The agent had more than one bottle, and he was a convivial type, fond of following to the end his own lines of talk. It ended with Strong staying the the night with him, with business put off until the morning.

Then Strong got his order for two hundred head at thirty-five dollars a head, seven thousand dollars, of which over five thousand was profit, but which had been dearly paid for just the same. It would have set Bramley and he on their feet, he thought. For him alone it was more than sufficient capital to launch out on a big scale. And he knew that he had the agent's favor in the future.

But the glory of it all was tarnished. He had little satisfaction in the transaction now. That he was on the high road to fortune was certain. Maria, Hurley, and the vaqueros would profit by it, but Strong had no one to share it with. Unless—he thought of the girl—and the agent jested, accusing him of his actual thought, and he reddened.

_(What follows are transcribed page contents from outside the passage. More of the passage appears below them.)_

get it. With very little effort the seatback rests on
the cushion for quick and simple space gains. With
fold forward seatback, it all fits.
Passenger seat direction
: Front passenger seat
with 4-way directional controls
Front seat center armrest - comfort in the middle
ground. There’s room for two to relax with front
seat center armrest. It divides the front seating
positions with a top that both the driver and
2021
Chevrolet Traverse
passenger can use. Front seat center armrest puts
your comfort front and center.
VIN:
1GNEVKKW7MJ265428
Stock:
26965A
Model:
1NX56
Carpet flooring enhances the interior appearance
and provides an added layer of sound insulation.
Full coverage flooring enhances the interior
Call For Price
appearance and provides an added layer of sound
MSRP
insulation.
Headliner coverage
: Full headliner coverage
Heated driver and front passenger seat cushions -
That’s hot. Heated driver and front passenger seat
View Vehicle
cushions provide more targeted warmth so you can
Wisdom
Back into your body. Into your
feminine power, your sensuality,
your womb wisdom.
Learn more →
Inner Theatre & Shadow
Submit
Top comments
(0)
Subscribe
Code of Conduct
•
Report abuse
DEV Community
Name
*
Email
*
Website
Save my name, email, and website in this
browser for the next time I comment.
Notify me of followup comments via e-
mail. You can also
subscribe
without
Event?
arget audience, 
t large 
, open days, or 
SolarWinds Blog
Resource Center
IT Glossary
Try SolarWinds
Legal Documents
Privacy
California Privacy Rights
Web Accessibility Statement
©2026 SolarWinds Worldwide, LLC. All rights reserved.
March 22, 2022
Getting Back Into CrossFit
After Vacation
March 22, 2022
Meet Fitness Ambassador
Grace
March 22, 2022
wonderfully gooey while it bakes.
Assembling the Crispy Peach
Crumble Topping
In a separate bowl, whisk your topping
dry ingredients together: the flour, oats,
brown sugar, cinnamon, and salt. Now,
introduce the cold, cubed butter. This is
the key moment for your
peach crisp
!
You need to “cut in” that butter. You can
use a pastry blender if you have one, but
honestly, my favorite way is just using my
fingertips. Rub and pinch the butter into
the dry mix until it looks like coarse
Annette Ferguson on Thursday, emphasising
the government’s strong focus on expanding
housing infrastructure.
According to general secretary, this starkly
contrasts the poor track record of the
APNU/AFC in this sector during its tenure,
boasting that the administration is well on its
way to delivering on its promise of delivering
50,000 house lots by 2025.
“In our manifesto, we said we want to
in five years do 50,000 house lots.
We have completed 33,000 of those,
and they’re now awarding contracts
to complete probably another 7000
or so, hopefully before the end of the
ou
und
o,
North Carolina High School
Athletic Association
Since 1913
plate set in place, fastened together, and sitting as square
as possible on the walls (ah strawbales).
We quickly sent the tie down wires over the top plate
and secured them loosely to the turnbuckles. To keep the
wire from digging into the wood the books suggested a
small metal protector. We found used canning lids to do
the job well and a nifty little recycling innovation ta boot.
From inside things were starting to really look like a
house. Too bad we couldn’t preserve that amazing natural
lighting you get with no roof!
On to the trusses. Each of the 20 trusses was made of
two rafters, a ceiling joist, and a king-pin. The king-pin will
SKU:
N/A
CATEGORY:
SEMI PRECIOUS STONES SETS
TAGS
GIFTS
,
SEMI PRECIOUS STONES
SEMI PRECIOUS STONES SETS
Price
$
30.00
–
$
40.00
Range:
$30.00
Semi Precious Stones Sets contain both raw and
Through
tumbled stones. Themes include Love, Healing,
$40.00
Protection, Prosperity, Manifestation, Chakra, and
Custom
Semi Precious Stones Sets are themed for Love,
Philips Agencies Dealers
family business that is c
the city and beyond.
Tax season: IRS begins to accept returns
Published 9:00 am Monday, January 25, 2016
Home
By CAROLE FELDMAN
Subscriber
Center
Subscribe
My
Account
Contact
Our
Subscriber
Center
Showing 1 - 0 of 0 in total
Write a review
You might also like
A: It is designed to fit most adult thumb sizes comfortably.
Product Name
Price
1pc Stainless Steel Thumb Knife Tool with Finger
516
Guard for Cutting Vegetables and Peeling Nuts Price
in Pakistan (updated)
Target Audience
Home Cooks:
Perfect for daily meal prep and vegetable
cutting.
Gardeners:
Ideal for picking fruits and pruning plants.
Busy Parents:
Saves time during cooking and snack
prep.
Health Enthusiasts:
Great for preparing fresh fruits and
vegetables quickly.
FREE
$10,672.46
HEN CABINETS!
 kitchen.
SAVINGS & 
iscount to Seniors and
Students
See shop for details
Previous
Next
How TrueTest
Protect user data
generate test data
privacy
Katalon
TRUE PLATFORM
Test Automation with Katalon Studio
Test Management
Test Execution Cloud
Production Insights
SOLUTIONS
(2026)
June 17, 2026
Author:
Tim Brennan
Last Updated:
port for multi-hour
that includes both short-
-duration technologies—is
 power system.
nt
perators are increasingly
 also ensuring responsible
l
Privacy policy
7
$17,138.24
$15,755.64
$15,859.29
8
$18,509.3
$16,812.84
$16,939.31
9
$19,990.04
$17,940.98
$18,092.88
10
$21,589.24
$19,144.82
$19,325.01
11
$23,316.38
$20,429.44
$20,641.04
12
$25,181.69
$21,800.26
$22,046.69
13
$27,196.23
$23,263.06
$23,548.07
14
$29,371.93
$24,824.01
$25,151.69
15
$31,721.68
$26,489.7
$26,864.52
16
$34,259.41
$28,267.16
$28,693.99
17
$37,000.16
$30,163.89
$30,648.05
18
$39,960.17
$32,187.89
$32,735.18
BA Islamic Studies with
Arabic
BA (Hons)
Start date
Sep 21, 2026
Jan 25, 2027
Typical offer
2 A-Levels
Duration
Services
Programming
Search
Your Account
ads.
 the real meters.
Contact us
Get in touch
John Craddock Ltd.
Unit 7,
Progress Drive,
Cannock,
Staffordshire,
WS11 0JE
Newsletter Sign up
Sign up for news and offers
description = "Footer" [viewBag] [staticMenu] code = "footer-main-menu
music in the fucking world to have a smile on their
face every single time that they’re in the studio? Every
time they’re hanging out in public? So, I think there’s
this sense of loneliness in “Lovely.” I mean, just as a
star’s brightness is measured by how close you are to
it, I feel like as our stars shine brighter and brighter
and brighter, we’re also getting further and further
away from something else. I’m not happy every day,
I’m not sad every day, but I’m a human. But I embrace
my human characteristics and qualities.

“If she don't take you,” said the other, genial at the evening's end, mellowed by liquor and the satisfaction of having had an excellent listener to all he thought of the faults of the country and his own improvements thereon, “she don't know a man when she sees one. You get in with these railroads, sell 'em beef, and you'll be rich in five years. You've got something to offer a girl, suh. An' that counts with the best of 'em. Strong, I wish I was standing in your boots.”

When Strong turned in he was wondering if he could stand a chance. He resolved to try it.

The stage had gone on early in the morning, long before he could get the agent to let him go, settling the terms of the delivery and payment. Strong did not know whether he was relieved or not. He had debated whether or not he should go back in the stage, and had given up that idea from sheer shyness. But he resolved to meet her. If she was going on a ranch, that would be easy. He found himself building golden dreams as he finally started out early that afternoon.

The Apaches had been rounded up, the railroad man, whose name turned out to be Thompson, had stayed over at Encinada to recover, and the agent had introduced Strong to him. The man was upset, and Strong managed to put him at ease. Altogether it had been a great trip.

He could short-cut to the ranch by avoiding Laguna but he decided that he had some errands there—chewing tobacco for Hurley, for one thing. He would see if Clayborne had heard anything about the will and also find out what Edmonds knew about Thompson, if Edmonds was back. Clayborne had said that the latter expected to return by now.

And all the time Strong knew that his real reason for not going directly to the Bar B was the hope that he would see the girl again or at least learn her name and find out to what ranch she had gone. It was amazing, the difference just seeing one particular girl made to a man. Significant, he told himself, that this must be the one for him, if he was man enough to win her. The change in everything was inconceivable, as if he had been in darkness all this time and the light had suddenly been turned on.

Even his determination to avenge Bramley had been relegated to the immediate background—not shelved, not forgotten, but no longer assuming supreme, entire importance. There were other things now in life. And all because of the glimpse of a girl, one glance of her eyes. It was magic—that was the only word for it. Not many girls had such power. Not many girls were like her—none.